Dataset entries:

┏━━

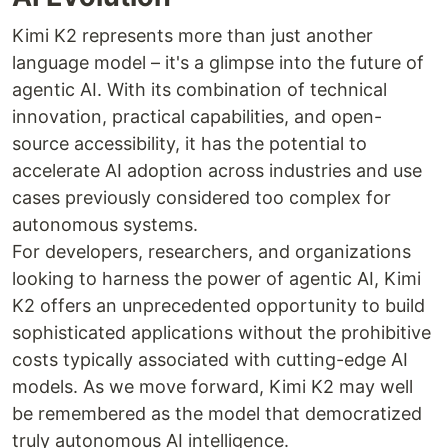
Kimi K2 represents more than just another
language model – it's a glimpse into the future of
agentic AI. With its combination of technical
innovation, practical capabilities, and open-
source accessibility, it has the potential to
accelerate AI adoption across industries and use
cases previously considered too complex for
autonomous systems.
For developers, researchers, and organizations
looking to harness the power of agentic AI, Kimi
K2 offers an unprecedented opportunity to build
sophisticated applications without the prohibitive
costs typically associated with cutting-edge AI
models. As we move forward, Kimi K2 may well
be remembered as the model that democratized
truly autonomous AI intelligence.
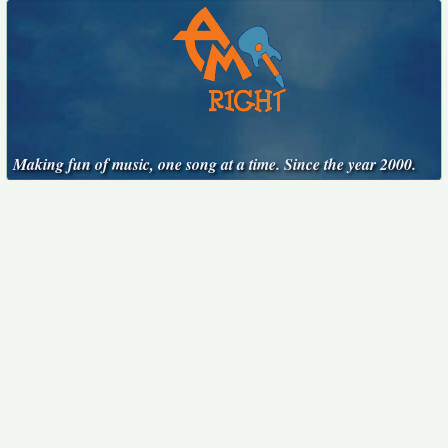
Making fun of music, one song at a time. Since the year 2000.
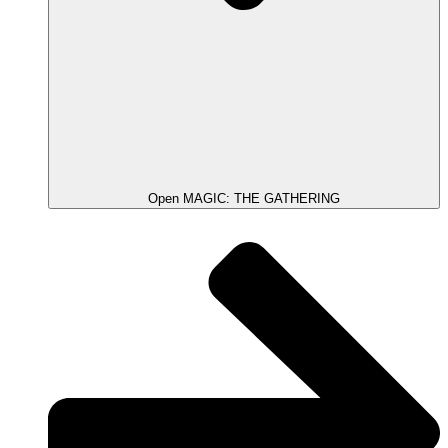
Open MAGIC: THE GATHERING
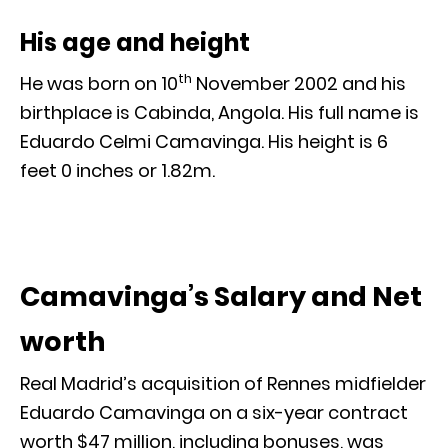
His age and height
th
He was born on 10
November 2002 and his
birthplace is Cabinda, Angola. His full name is
Eduardo Celmi Camavinga. His height is 6
feet 0 inches or 1.82m.
Camavinga’s Salary and Net
worth
Real Madrid’s acquisition of Rennes midfielder
Eduardo Camavinga on a six-year contract
worth $47 million, including bonuses, was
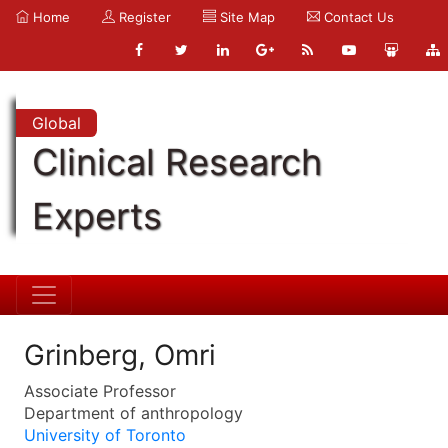
Home
Register
Site Map
Contact Us
Global
Clinical Research
Experts
Grinberg, Omri
Associate Professor
Department of anthropology
University of Toronto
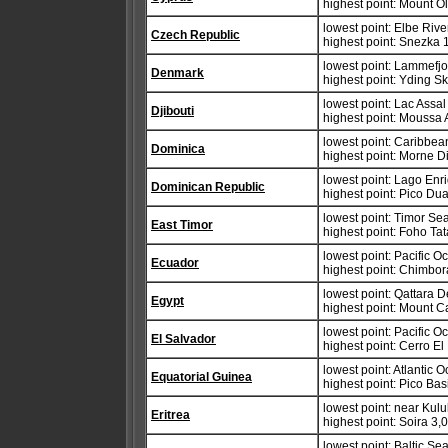
highest point: Mount 
lowest point: Elbe Riv
Czech Republic
highest point: Snezka 
lowest point: Lammefjo
Denmark
highest point: Yding 
lowest point: Lac Assa
Djibouti
highest point: Moussa 
lowest point: Caribbe
Dominica
highest point: Morne D
lowest point: Lago Enri
Dominican Republic
highest point: Pico Du
lowest point: Timor S
East Timor
highest point: Foho Ta
lowest point: Pacific 
Ecuador
highest point: Chimbo
lowest point: Qattara 
Egypt
highest point: Mount C
lowest point: Pacific 
El Salvador
highest point: Cerro El
lowest point: Atlantic 
Equatorial Guinea
highest point: Pico Bas
lowest point: near Kulu
Eritrea
highest point: Soira 3,
lowest point: Baltic Se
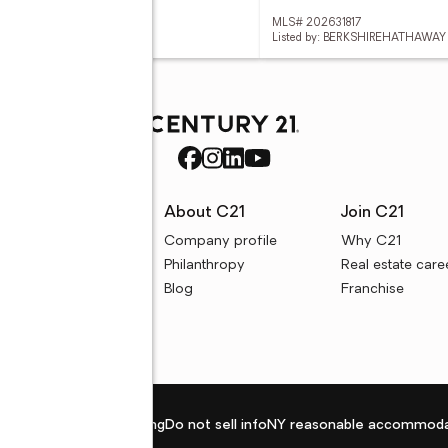
 202631777
MLS# 202631817
d by: @PROPERTIES
Listed by: BERKSHIREHATHAWAY
rces
About C21
Join C21
uyer resources
Company profile
Why C21
ller resources
Philanthropy
Real estate care
e calculators
Blog
Franchise
Privacy policy
Fair housing
Do not sell info
NY reasonable accommoda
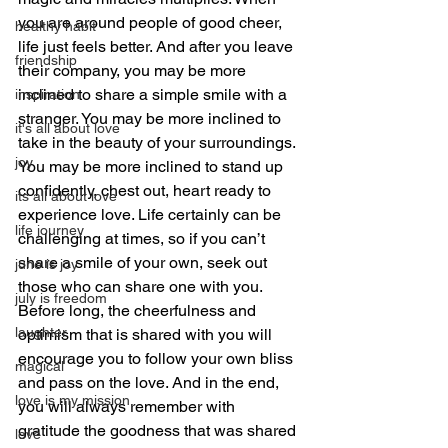
you are around people of good cheer, 
healthy habit
life just feels better. And after you leave 
friendship
their company, you may be more 
inclined to share a simple smile with a 
inspiration
stranger. You may be more inclined to 
it's all about love
take in the beauty of your surroundings. 
joy
You may be more inclined to stand up 
confidently, chest out, heart ready to 
its all about love
experience love. Life certainly can be 
life journey
challenging at times, so if you can’t 
share a smile of your own, seek out 
june is joy
those who can share one with you. 
july is freedom
Before long, the cheerfulness and 
laughter
optimism that is shared with you will 
encourage you to follow your own bliss 
magical
and pass on the love. And in the end, 
love is my mission
you will always remember with 
gratitude the goodness that was shared 
love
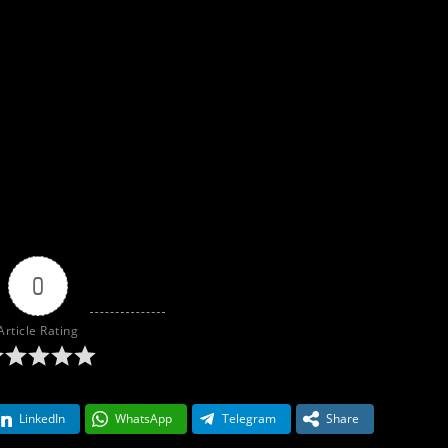
0
Article Rating
LinkedIn
WhatsApp
Telegram
Share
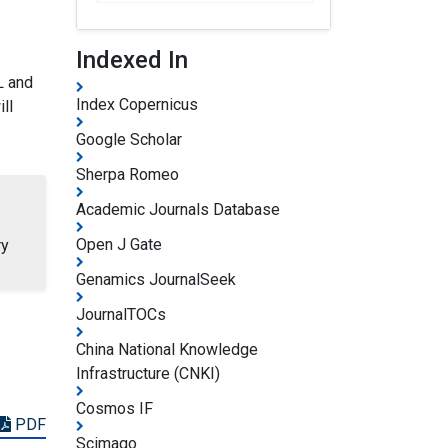
Indexed In
L and
Index Copernicus
ll
Google Scholar
Sherpa Romeo
Academic Journals Database
Open J Gate
ry
Genamics JournalSeek
JournalTOCs
China National Knowledge
Infrastructure (CNKI)
Cosmos IF
PDF
Scimago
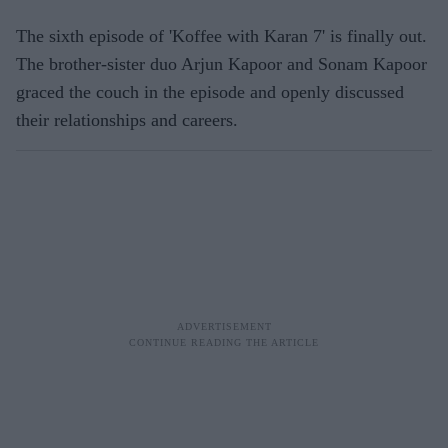
The sixth episode of 'Koffee with Karan 7' is finally out.
The brother-sister duo Arjun Kapoor and Sonam Kapoor
graced the couch in the episode and openly discussed
their relationships and careers.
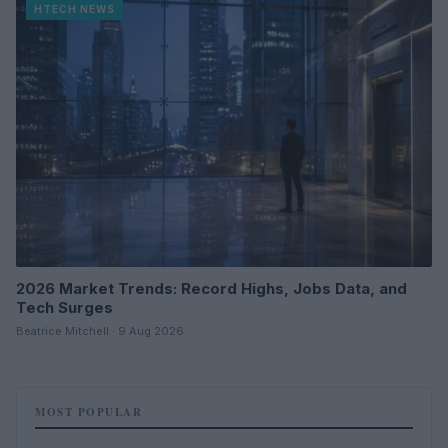
HTECH NEWS
2026 Market Trends: Record Highs, Jobs Data, and
Tech Surges
Beatrice Mitchell · 9 Aug 2026
MOST POPULAR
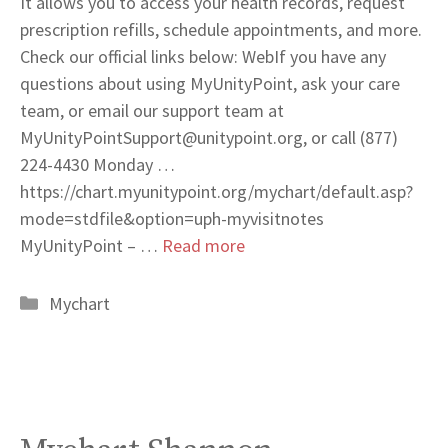
It allows you to access your health records, request
prescription refills, schedule appointments, and more.
Check our official links below: WebIf you have any
questions about using MyUnityPoint, ask your care
team, or email our support team at
MyUnityPointSupport@unitypoint.org
, or call (877)
224-4430 Monday …
https://chart.myunitypoint.org/mychart/default.asp?
mode=stdfile&option=uph-myvisitnotes
MyUnityPoint – …
Read more
Categories
Mychart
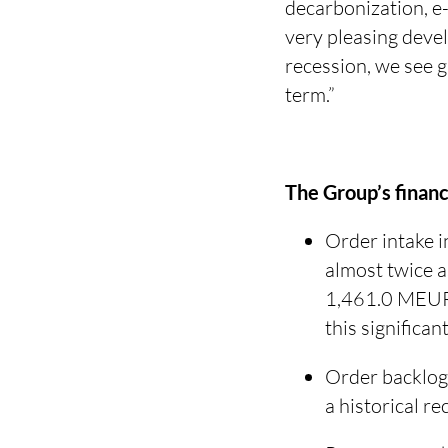
decarbonization, e-
very pleasing deve
recession, we see 
term.”
The Group’s financi
Order intake 
almost twice a
1,461.0 MEUR)
this significan
Order backlog
a historical 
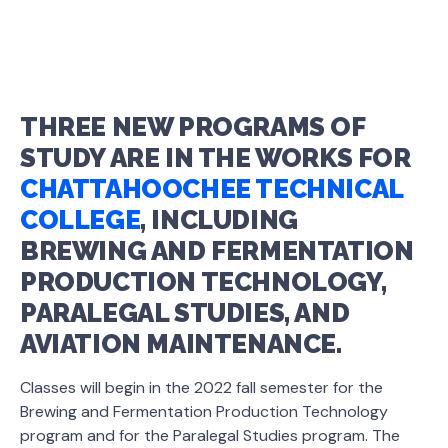
THREE NEW PROGRAMS OF
STUDY ARE IN THE WORKS FOR
CHATTAHOOCHEE TECHNICAL
COLLEGE
, INCLUDING
BREWING AND FERMENTATION
PRODUCTION TECHNOLOGY,
PARALEGAL STUDIES, AND
AVIATION MAINTENANCE.
Classes will begin in the 2022 fall semester for the
Brewing and Fermentation Production Technology
program and for the Paralegal Studies program. The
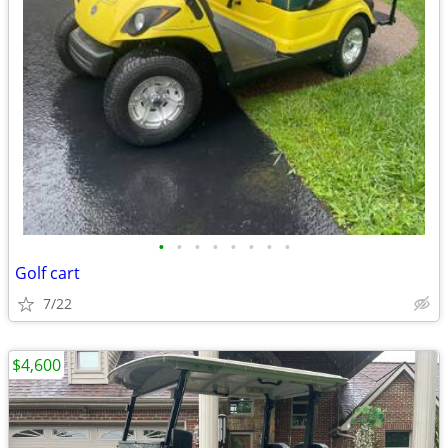
•
•
•
•
•
•
•
•
Golf cart
7/22
$4,600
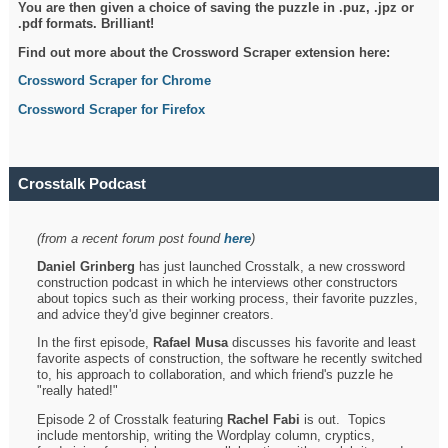
You are then given a choice of saving the puzzle in .puz, .jpz or
.pdf formats. Brilliant!
Find out more about the Crossword Scraper extension here:
Crossword Scraper for Chrome
Crossword Scraper for Firefox
Crosstalk Podcast
(from a recent forum post found
here
)
Daniel Grinberg
has just launched Crosstalk, a new crossword
construction podcast in which he interviews other constructors
about topics such as their working process, their favorite puzzles,
and advice they'd give beginner creators.
In the first episode,
Rafael Musa
discusses his favorite and least
favorite aspects of construction, the software he recently switched
to, his approach to collaboration, and which friend's puzzle he
"really hated!"
Episode 2 of Crosstalk featuring
Rachel Fabi
is out. Topics
include mentorship, writing the Wordplay column, cryptics,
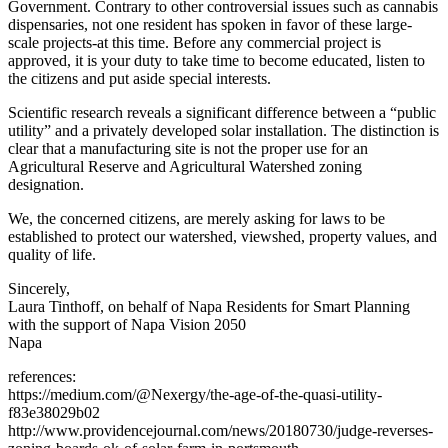
Government. Contrary to other controversial issues such as cannabis
dispensaries, not one resident has spoken in favor of these large-
scale projects-at this time. Before any commercial project is
approved, it is your duty to take time to become educated, listen to
the citizens and put aside special interests.
Scientific research reveals a significant difference between a “public
utility” and a privately developed solar installation. The distinction is
clear that a manufacturing site is not the proper use for an
Agricultural Reserve and Agricultural Watershed zoning
designation.
We, the concerned citizens, are merely asking for laws to be
established to protect our watershed, viewshed, property values, and
quality of life.
Sincerely,
Laura Tinthoff, on behalf of Napa Residents for Smart Planning
with the support of Napa Vision 2050
Napa
references:
https://medium.com/@Nexergy/the-age-of-the-quasi-utility-
f83e38029b02
http://www.providencejournal.com/news/20180730/judge-reverses-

┗━━

- Exercise requirements: Give the records back exactly. Leave the pictures out.

- Answer area:
Kimi K2 represents more than just another
language model – it's a glimpse into the future of
agentic AI. With its combination of technical
innovation, practical capabilities, and open-
source accessibility, it has the potential to
accelerate AI adoption across industries and use
cases previously considered too complex for
autonomous systems.
For developers, researchers, and organizations
looking to harness the power of agentic AI, Kimi
K2 offers an unprecedented opportunity to build
sophisticated applications without the prohibitive
costs typically associated with cutting-edge AI
models. As we move forward, Kimi K2 may well
be remembered as the model that democratized
truly autonomous AI intelligence.
Making fun of music, one song at a time. Since the year 2000.
Open MAGIC: THE GATHERING
His age and height
th
He was born on 10
November 2002 and his
birthplace is Cabinda, Angola. His full name is
Eduardo Celmi Camavinga. His height is 6
feet 0 inches or 1.82m.
Camavinga’s Salary and Net
worth
Real Madrid’s acquisition of Rennes midfielder
Eduardo Camavinga on a six-year contract
worth $47 million, including bonuses, was
Home
Register
Site Map
Contact Us
Global
Clinical Research
Experts
Grinberg, Omri
Associate Professor
Department of anthropology
University of Toronto
highest point: Mount 
lowest point: Elbe Riv
Czech Republic
highest point: Snezka 
lowest point: Lammefjo
Denmark
highest point: Yding 
lowest point: Lac Assa
Djibouti
highest point: Moussa 
lowest point: Caribbe
Dominica
highest point: Morne D
lowest point: Lago Enri
Dominican Republic
highest point: Pico Du
lowest point: Timor S
East Timor
highest point: Foho Ta
lowest point: Pacific 
Ecuador
highest point: Chimbo
lowest point: Qattara 
Egypt
highest point: Mount C
lowest point: Pacific 
El Salvador
highest point: Cerro El
lowest point: Atlantic 
Equatorial Guinea
highest point: Pico Bas
lowest point: near Kulu
Eritrea
highest point: Soira 3,
lowest point: Baltic Se
 202631777
MLS# 202631817
d by: @PROPERTIES
Listed by: BERKSHIREHATHAWAY
rces
About C21
Join C21
uyer resources
Company profile
Why C21
ller resources
Philanthropy
Real estate care
e calculators
Blog
Franchise
Privacy policy
Fair housing
Do not sell info
NY reasonable accommoda
you are around people of good cheer, 
healthy habit
life just feels better. And after you leave 
friendship
their company, you may be more 
inclined to share a simple smile with a 
inspiration
stranger. You may be more inclined to 
it's all about love
take in the beauty of your surroundings. 
joy
You may be more inclined to stand up 
confidently, chest out, heart ready to 
its all about love
experience love. Life certainly can be 
life journey
challenging at times, so if you can’t 
share a smile of your own, seek out 
june is joy
those who can share one with you. 
july is freedom
Before long, the cheerfulness and 
laughter
optimism that is shared with you will 
encourage you to follow your own bliss 
magical
and pass on the love. And in the end, 
love is my mission
you will always remember with 
gratitude the goodness that was shared 
love
0
Article Rating
LinkedIn
WhatsApp
Telegram
Share
Indexed In
L and
Index Copernicus
ll
Google Scholar
Sherpa Romeo
Academic Journals Database
Open J Gate
ry
Genamics JournalSeek
JournalTOCs
China National Knowledge
Infrastructure (CNKI)
Cosmos IF
PDF
Scimago
The sixth episode of 'Koffee with Karan 7' is finally out.
The brother-sister duo Arjun Kapoor and Sonam Kapoor
graced the couch in the episode and openly discussed
their relationships and careers.
HTECH NEWS
2026 Market Trends: Record Highs, Jobs Data, and
Tech Surges
Beatrice Mitchell · 9 Aug 2026
MOST POPULAR
It allows you to access your health records, request
prescription refills, schedule appointments, and more.
Check our official links below: WebIf you have any
questions about using MyUnityPoint, ask your care
team, or email our support team at
MyUnityPointSupport@unitypoint.org
, or call (877)
224-4430 Monday …
https://chart.myunitypoint.org/mychart/default.asp?
mode=stdfile&option=uph-myvisitnotes
MyUnityPoint – …
Read more
Categories
Mychart
decarbonization, e-
very pleasing deve
recession, we see 
term.”
The Group’s financi
Order intake 
almost twice a
1,461.0 MEUR)
this significan
Order backlog
a historical 
THREE NEW PROGRAMS OF
STUDY ARE IN THE WORKS FOR
CHATTAHOOCHEE TECHNICAL
COLLEGE
, INCLUDING
BREWING AND FERMENTATION
PRODUCTION TECHNOLOGY,
PARALEGAL STUDIES, AND
AVIATION MAINTENANCE.
Classes will begin in the 2022 fall semester for the
Brewing and Fermentation Production Technology
program and for the Paralegal Studies program. The
•
•
•
•
•
•
•
•
Golf cart
7/22
$4,600
You are then given a choice of saving the puzzle in .puz, .jpz or
.pdf formats. Brilliant!
Find out more about the Crossword Scraper extension here:
Crossword Scraper for Chrome
Crossword Scraper for Firefox
Crosstalk Podcast
(from a recent forum post found
here
)
Daniel Grinberg
has just launched Crosstalk, a new crossword
construction podcast in which he interviews other constructors
about topics such as their working process, their favorite puzzles,
and advice they'd give beginner creators.
In the first episode,
Rafael Musa
discusses his favorite and least
favorite aspects of construction, the software he recently switched
to, his approach to collaboration, and which friend's puzzle he
"really hated!"
Episode 2 of Crosstalk featuring
Rachel Fabi
is out. Topics
include mentorship, writing the Wordplay column, cryptics,
Government. Contrary to other controversial issues such as cannabis
dispensaries, not one resident has spoken in favor of these large-
scale projects-at this time. Before any commercial project is
approved, it is your duty to take time to become educated, listen to
the citizens and put aside special interests.
Scientific research reveals a significant difference between a “public
utility” and a privately developed solar installation. The distinction is
clear that a manufacturing site is not the proper use for an
Agricultural Reserve and Agricultural Watershed zoning
designation.
We, the concerned citizens, are merely asking for laws to be
established to protect our watershed, viewshed, property values, and
quality of life.
Sincerely,
Laura Tinthoff, on behalf of Napa Residents for Smart Planning
with the support of Napa Vision 2050
Napa
references:
https://medium.com/@Nexergy/the-age-of-the-quasi-utility-
f83e38029b02
http://www.providencejournal.com/news/20180730/judge-reverses-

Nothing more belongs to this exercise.